Nanjing University, China
Open-environment machine learning
Abstract: With the great success of machine learning, nowadays, more and more practical tasks involving open-environment scenarios, where important factors are subject to change, are present to the community. It becomes even more challenging as data are usually being accumulated with time, like streams, whereas it is hard to train the machine learning model after collecting all data as in conventional studies. This talk will briefly introduce some advances in this line of research.

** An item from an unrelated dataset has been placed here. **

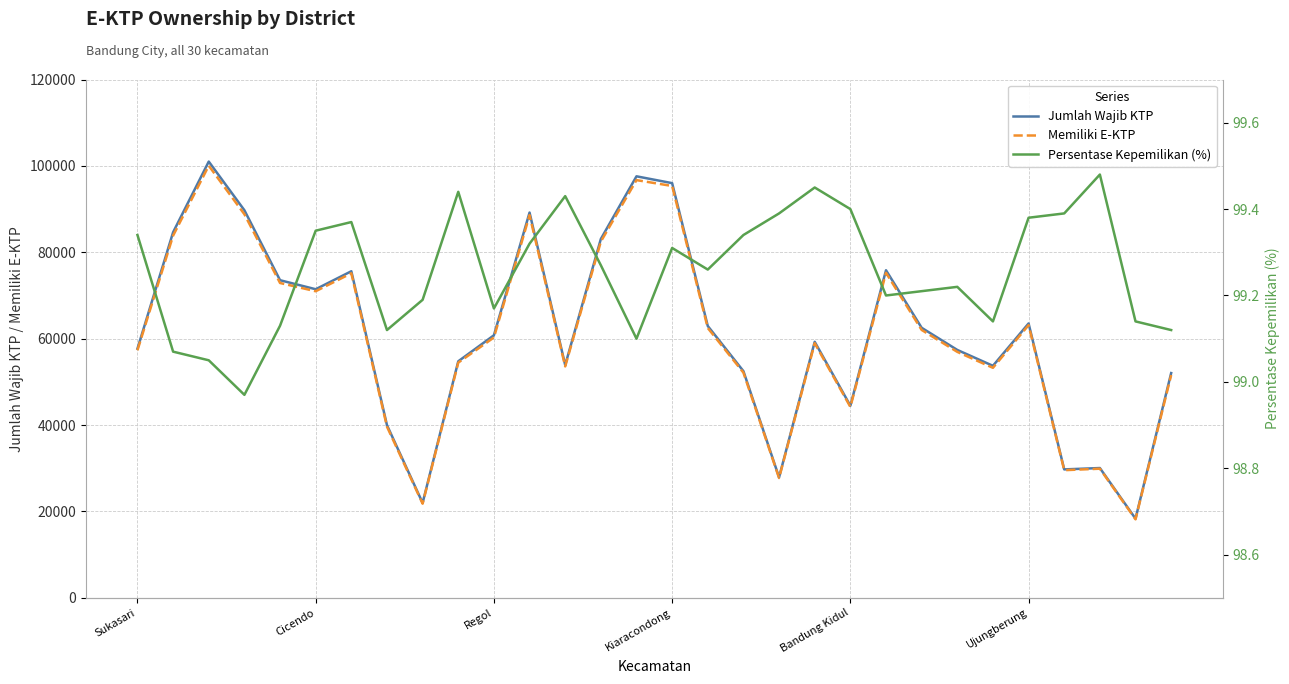

Rank the series at 12 from highest to lowest value.

Jumlah Wajib KTP, Memiliki E-KTP, Persentase Kepemilikan (%)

Bio: Zhi-Hua Zhou is Professor of Computer Science and Artificial Intelligence at Nanjing University. His research interests are mainly in machine learning and data mining, with significant contributions to ensemble learning, multi-label and weakly supervised learning, etc. He has authored the books "Ensemble Methods: Foundations and Algorithms", "Machine Learning", etc., and published more than 200 papers in top-tier journals or conferences. Many of his inventions have been successfully transferred to industry. He founded ACML (Asian Conference on Machine Learning), served as Program Chair for AAAI-19, IJCAI-21, etc., General Chair for ICDM'16, SDM'22, etc., and Senior Area Chair for NeurIPS and ICML. He is series editor of Springer LNAI, on the advisory board of AI Magazine, and serves as editor-in-chief of Frontiers of Computer Science, associate editor of AIJ, MLJ, IEEE TPAMI, ACM TKDD, etc. He is a Fellow of the ACM, AAAI, AAAS, IEEE, and recipient of the National Natural Science Award of China, the IEEE Computer Society Edward J. McCluskey Technical Achievement Award, the CCF-ACM Artificial Intelligence Award, etc.